Spatial stochastic and analytical approaches to describe the complex hydraulic variability inherent channel geometry

Abstract. The effects of basin hydrology on channel hydraulic variability for incised streams were investigated using available field data sets and models of watershed hydrology and channel hydraulics for Yazoo River Basin, USA. The study presents the hydraulic relations of bankfull discharge, channel width, mean depth, cross- sectional area, longitudinal slope, unit stream power, and runoff production as a function of drainage area using simple linear regression. The hydraulic geometry relations were developed for sixty one streams, twenty of them are classified as channel evaluation model (CEM) Types IV and V and forty one of them are streams of CEM Types II and III. These relationships are invaluable to hydraulic and water resources engineers, hydrologists, and geomorphologists, involved in stream restoration and protection. These relations can be used to assist in field identification of bankfull stage and stream dimension in un-gauged watersheds as well as estimation of the comparative stability of a stream channel.

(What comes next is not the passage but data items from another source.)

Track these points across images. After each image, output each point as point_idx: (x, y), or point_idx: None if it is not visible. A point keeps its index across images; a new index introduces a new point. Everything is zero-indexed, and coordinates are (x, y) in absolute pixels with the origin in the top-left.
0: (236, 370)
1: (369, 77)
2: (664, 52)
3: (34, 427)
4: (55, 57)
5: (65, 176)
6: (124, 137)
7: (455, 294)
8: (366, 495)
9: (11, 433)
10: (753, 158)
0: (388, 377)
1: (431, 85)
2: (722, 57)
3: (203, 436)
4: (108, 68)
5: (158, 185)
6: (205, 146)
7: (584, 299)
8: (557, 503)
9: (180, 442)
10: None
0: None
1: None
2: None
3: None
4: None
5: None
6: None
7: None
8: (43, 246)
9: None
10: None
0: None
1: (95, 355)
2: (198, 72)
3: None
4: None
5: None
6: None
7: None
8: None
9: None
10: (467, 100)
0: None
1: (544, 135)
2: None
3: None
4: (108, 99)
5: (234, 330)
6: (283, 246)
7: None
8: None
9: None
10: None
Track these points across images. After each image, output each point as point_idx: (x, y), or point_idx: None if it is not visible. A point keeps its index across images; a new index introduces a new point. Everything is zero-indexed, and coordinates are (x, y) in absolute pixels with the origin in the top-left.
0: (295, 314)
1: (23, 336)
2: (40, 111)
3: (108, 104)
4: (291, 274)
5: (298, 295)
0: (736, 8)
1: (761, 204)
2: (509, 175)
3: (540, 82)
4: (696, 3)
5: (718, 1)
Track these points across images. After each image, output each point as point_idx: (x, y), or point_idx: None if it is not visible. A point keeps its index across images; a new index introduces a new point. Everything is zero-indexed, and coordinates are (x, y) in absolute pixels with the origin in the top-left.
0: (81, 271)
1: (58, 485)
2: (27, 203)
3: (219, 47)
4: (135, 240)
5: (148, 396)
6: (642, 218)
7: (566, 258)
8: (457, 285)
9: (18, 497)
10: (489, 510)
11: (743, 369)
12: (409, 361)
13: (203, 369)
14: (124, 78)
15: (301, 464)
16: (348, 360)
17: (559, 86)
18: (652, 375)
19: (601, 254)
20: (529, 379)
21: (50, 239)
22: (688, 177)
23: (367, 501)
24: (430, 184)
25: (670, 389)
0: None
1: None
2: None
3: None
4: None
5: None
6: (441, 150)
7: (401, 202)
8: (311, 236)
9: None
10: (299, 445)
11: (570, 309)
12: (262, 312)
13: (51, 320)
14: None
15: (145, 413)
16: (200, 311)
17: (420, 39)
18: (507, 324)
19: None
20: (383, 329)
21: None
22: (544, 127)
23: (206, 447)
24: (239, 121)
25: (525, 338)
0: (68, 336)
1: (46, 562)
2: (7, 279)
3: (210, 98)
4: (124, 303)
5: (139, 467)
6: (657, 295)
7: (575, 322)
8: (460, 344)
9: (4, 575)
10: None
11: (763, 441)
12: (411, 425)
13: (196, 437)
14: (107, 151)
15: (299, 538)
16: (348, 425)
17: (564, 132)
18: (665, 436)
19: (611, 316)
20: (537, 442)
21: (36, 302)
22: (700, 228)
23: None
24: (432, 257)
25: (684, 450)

Results of this research show good fit of hydraulic geometry relationships in the Yazoo River Basin. The relations indicate that bankfull discharge, channel width, mean depth, cross-sectional area have stronger correlation to changes in drainage area than the longitudinal slope, unit stream power, and runoff production for streams CEM Types II and III. The hydraulic geometry relations show that runoff production, bankfull discharge, cross-sectional area, and unit stream power are much more responsive to changes in drainage area than are channel width, mean depth, and slope for streams of CEM Types IV and V. Also, the relations show that bankfull discharge and cross-sectional area are more responsive to changes in drainage area than are other hydraulic variables for streams of CEM Types II and III. The greater the regression slope, the more responsive to changes in drainage area will be.